# Keeping Goats in the Winter



## Beckngoats (May 16, 2015)

Ok, I know it's barely Summer. But best way to prepare the goat housing for the Winter months,is in the nice Summer weather. Yep, I'm that crazy gal who shops for Christmas gifts ultra early too! 

That being said, for all of you who live in cold climates, what do you do to keep the goats comfy during the cold? Do you let them out? Where is the cut off point temperature wise? How cold is too cold for goats? Is it ok for them to be out in the Snow? Do you use goat coats? How do you heat their indoor enclosure?


Thanks!


----------



## Goats Rock (Jun 20, 2011)

We get super cold in the winter- if you have a good barn or building that is draft free but has good ventilation, deep straw, fresh water (heated water buckets work great!) and quality hay- your goats will be fine. The hay is important as the rumen acts like a furnace and needs an almost constant source of hay to keep them warm.

I have only ever once put a coat on a goat and that was last winter. I had a yearling blow her coat in Jan. (silly girl) and was really thin haired when it went down to -29ºF outside. In the barn it was about zero. I had to put a calf coat on her. 

Goats do the best at around 50º-70º but survive at lower and upper temps. Shade in summer, shelter in winter! Oh, and some goats love snow, others won't go outside until Spring! It all depends on your goat!


----------



## lottsagoats1 (Apr 12, 2014)

I live in Maine and it gets very cold up here. This is what I do:

My goat area is open all the time so they can go in and out at will. I only shut it if it is snowing or raining very hard with a driving wind. Dairy goats are basically all descended from goats from the Swiss Alps, so they do well in cold climates, more so than warm/hot climates.

The stall they share is bedded with kiln dried shavings. 

Since I don't have a free choice 24/7 hay feeding area, they get fed hay 4 times a day in the coldest part of winter. Digesting fiber is what helps keep their body temp up.

I feed grain every day. In the winter months, I buy beet pulp pellets and give them warm, soaked beet pulp mixed with their grain for the added fiber and moisture. I usually add a fat supplement (Omegtin or Rice bran meal) to their night meal for the added calories.

I don't use heated buckets because I refuse to have electricity in my barn unless I am home. I haul water to them from the house each chore time. (My kitchen is uaully full of water buckets in various stages of thawing)

My goats are always pretty healthy being allowed to go outside all winter long. The more they move around, the warmer they will be. Since mine are usually pregnant, I want them moving around so the kids can get into birthing position and the walking, bouncing around helps them.


----------



## Beckngoats (May 16, 2015)

Thanks! Here in North Central Wisconsin,we get pretty chilly. Last Winter we had some lows that were negative 30, wind chill negative 45!

□ □ □ □

■ What is needed:
Reproduce verbatim the portion of the goat winter-care thread above, starting with "I feed grain" and going on through "stages of thawing)".

■ Extracted data:
□ □ □ □

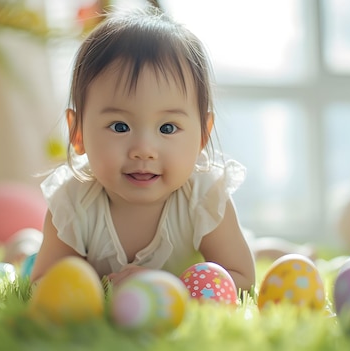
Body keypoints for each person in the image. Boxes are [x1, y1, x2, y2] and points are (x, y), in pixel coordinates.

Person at [30, 6, 310, 292]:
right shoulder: (73, 203)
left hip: (203, 257)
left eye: (167, 128)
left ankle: (292, 249)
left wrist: (164, 287)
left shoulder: (204, 198)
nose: (143, 150)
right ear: (77, 133)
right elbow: (42, 283)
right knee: (24, 247)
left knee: (256, 250)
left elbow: (241, 279)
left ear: (202, 134)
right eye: (119, 126)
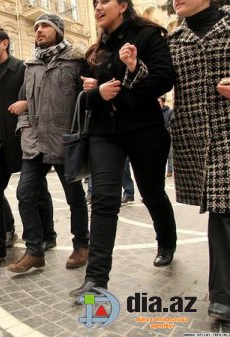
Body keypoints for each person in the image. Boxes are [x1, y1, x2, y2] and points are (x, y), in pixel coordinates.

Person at [69, 0, 177, 299]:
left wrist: (123, 90)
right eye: (94, 4)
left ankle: (166, 241)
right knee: (103, 199)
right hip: (105, 133)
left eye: (104, 1)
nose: (97, 8)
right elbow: (84, 96)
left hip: (145, 131)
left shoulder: (148, 35)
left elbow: (164, 80)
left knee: (152, 192)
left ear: (123, 5)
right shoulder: (96, 49)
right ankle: (96, 280)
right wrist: (98, 94)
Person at [8, 14, 89, 273]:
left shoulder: (75, 61)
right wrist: (25, 126)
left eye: (45, 26)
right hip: (35, 142)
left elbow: (84, 100)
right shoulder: (31, 65)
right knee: (24, 193)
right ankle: (34, 251)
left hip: (65, 140)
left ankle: (82, 245)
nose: (39, 31)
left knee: (74, 197)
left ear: (58, 31)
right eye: (36, 27)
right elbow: (25, 101)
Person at [167, 2, 230, 321]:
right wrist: (135, 68)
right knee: (223, 207)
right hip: (198, 135)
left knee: (224, 207)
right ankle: (223, 296)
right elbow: (157, 83)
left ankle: (223, 295)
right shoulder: (174, 40)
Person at [0, 27, 55, 264]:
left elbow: (41, 97)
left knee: (37, 191)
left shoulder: (23, 69)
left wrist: (26, 104)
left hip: (26, 138)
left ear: (5, 43)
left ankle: (47, 235)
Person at [158, 97, 173, 177]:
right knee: (160, 155)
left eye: (159, 101)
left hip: (168, 135)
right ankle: (161, 172)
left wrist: (166, 130)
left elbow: (172, 123)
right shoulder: (155, 112)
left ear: (163, 102)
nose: (158, 103)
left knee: (170, 154)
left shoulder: (170, 111)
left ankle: (169, 171)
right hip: (158, 136)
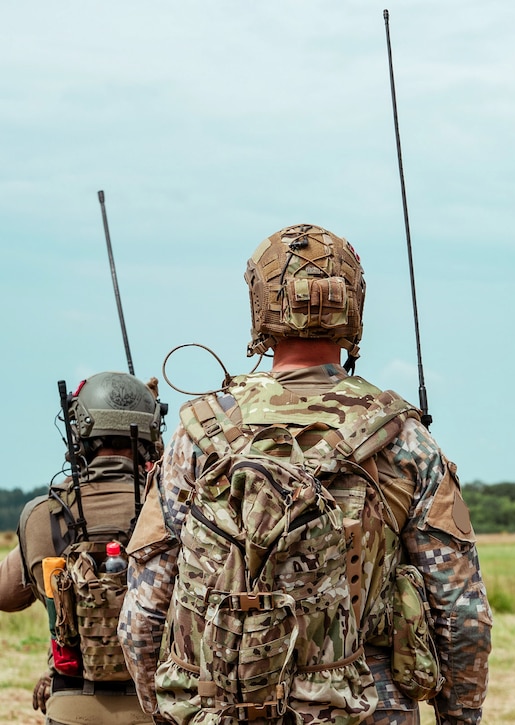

□ □ □ □

■ Finished task:
I feed grain every day. In the winter months, I buy beet pulp pellets and give them warm, soaked beet pulp mixed with their grain for the added fiber and moisture. I usually add a fat supplement (Omegtin or Rice bran meal) to their night meal for the added calories.

I don't use heated buckets because I refuse to have electricity in my barn unless I am home. I haul water to them from the house each chore time. (My kitchen is uaully full of water buckets in various stages of thawing)